The expected output is the first line of the data below and every line after it, up to and including the line containing "left hip: (92, 235)", each reproduced exactly.

┄┄┄┄┄┄

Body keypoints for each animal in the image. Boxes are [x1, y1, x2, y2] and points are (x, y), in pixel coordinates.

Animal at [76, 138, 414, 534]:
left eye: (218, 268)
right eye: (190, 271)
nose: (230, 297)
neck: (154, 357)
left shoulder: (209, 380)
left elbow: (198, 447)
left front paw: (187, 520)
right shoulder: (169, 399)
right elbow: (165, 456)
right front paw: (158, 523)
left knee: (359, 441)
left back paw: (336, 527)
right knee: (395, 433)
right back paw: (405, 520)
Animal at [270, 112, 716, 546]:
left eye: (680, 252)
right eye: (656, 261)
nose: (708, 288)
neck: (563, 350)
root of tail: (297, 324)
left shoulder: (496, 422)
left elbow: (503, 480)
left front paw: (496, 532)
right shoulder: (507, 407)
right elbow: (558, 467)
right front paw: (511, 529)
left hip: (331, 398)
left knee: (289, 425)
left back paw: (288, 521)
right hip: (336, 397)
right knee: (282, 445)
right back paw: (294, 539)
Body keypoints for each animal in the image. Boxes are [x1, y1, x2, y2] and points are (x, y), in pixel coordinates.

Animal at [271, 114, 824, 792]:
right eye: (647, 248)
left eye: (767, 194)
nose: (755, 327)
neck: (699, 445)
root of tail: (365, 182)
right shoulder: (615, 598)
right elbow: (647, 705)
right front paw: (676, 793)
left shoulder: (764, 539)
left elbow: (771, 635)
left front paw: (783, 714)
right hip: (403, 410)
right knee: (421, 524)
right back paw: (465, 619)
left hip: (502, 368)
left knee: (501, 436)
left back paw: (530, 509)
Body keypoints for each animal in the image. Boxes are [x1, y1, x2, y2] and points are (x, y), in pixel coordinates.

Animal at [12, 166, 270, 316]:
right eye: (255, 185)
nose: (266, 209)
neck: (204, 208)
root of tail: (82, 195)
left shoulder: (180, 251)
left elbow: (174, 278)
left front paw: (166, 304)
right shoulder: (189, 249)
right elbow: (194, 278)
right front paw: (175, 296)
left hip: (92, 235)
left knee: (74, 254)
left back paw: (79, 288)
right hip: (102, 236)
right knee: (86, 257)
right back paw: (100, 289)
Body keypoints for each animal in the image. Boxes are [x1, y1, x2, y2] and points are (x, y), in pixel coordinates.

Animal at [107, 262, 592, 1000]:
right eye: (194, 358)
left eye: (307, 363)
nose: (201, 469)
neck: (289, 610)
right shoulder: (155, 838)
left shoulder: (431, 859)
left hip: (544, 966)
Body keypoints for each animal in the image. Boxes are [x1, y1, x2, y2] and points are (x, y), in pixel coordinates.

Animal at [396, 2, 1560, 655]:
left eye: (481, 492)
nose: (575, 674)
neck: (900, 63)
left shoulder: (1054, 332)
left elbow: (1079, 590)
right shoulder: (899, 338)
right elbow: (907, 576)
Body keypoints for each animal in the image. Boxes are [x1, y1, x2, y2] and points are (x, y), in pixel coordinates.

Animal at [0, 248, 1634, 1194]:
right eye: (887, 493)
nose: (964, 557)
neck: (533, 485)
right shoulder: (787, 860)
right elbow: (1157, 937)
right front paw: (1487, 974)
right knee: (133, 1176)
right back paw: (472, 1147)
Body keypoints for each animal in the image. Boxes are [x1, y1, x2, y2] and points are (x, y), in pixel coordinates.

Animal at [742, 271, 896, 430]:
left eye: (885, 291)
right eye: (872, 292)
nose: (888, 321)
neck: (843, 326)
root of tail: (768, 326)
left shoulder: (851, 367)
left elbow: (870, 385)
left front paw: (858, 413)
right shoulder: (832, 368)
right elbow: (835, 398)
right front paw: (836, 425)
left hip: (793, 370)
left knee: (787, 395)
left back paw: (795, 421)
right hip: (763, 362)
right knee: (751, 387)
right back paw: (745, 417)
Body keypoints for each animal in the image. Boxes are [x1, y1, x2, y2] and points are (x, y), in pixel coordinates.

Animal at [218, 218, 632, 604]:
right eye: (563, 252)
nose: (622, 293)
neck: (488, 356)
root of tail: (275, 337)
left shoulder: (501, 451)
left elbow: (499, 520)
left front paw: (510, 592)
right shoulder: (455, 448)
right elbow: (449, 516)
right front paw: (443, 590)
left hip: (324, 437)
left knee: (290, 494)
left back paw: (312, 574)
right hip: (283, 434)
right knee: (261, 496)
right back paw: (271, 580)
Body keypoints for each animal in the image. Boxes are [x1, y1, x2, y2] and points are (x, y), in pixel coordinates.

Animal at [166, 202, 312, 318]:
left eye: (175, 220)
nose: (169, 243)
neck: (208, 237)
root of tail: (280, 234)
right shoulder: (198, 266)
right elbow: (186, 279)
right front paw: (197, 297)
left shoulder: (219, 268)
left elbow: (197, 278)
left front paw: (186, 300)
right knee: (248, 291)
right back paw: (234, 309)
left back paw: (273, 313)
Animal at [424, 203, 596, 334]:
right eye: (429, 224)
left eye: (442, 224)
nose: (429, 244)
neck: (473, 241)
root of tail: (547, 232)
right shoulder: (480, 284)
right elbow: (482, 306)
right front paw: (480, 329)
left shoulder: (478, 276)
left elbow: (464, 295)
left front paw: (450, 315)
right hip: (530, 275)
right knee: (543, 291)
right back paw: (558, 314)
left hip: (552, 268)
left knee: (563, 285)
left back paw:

┄┄┄┄┄┄

• **Result of the exercise**
Body keypoints for each animal in the image. Boxes are [x1, y1, x2, y2] and points are (x, y), in pixel coordinates.

Animal at [76, 138, 414, 534]:
left eye: (218, 268)
right eye: (190, 271)
nose: (230, 297)
neck: (154, 357)
left shoulder: (209, 380)
left elbow: (198, 447)
left front paw: (187, 520)
right shoulder: (169, 399)
right elbow: (165, 456)
right front paw: (158, 523)
left knee: (359, 441)
left back paw: (336, 527)
right knee: (395, 433)
right back paw: (405, 520)
Animal at [270, 112, 716, 546]:
left eye: (680, 252)
right eye: (656, 261)
nose: (708, 288)
neck: (563, 350)
root of tail: (297, 324)
left shoulder: (496, 422)
left elbow: (503, 480)
left front paw: (496, 532)
right shoulder: (507, 407)
right elbow: (558, 467)
right front paw: (511, 529)
left hip: (331, 398)
left knee: (289, 425)
left back paw: (288, 521)
right hip: (336, 397)
right knee: (282, 445)
right back paw: (294, 539)
Body keypoints for each animal in the image. Boxes are [x1, y1, x2, y2] and points are (x, y), in pixel coordinates.

Animal at [271, 114, 824, 792]:
right eye: (647, 248)
left eye: (767, 194)
nose: (755, 327)
neck: (699, 445)
root of tail: (365, 182)
right shoulder: (615, 598)
right elbow: (647, 705)
right front paw: (676, 793)
left shoulder: (764, 539)
left elbow: (771, 635)
left front paw: (783, 714)
right hip: (403, 410)
right knee: (421, 524)
right back paw: (465, 619)
left hip: (502, 368)
left knee: (501, 436)
left back paw: (530, 509)
Body keypoints for each animal in the image. Boxes are [x1, y1, x2, y2] and points are (x, y), in pixel coordinates.

Animal at [12, 166, 270, 316]:
right eye: (255, 185)
nose: (266, 209)
neck: (204, 208)
root of tail: (82, 195)
left shoulder: (180, 251)
left elbow: (174, 278)
left front paw: (166, 304)
right shoulder: (189, 249)
right elbow: (194, 278)
right front paw: (175, 296)
left hip: (92, 235)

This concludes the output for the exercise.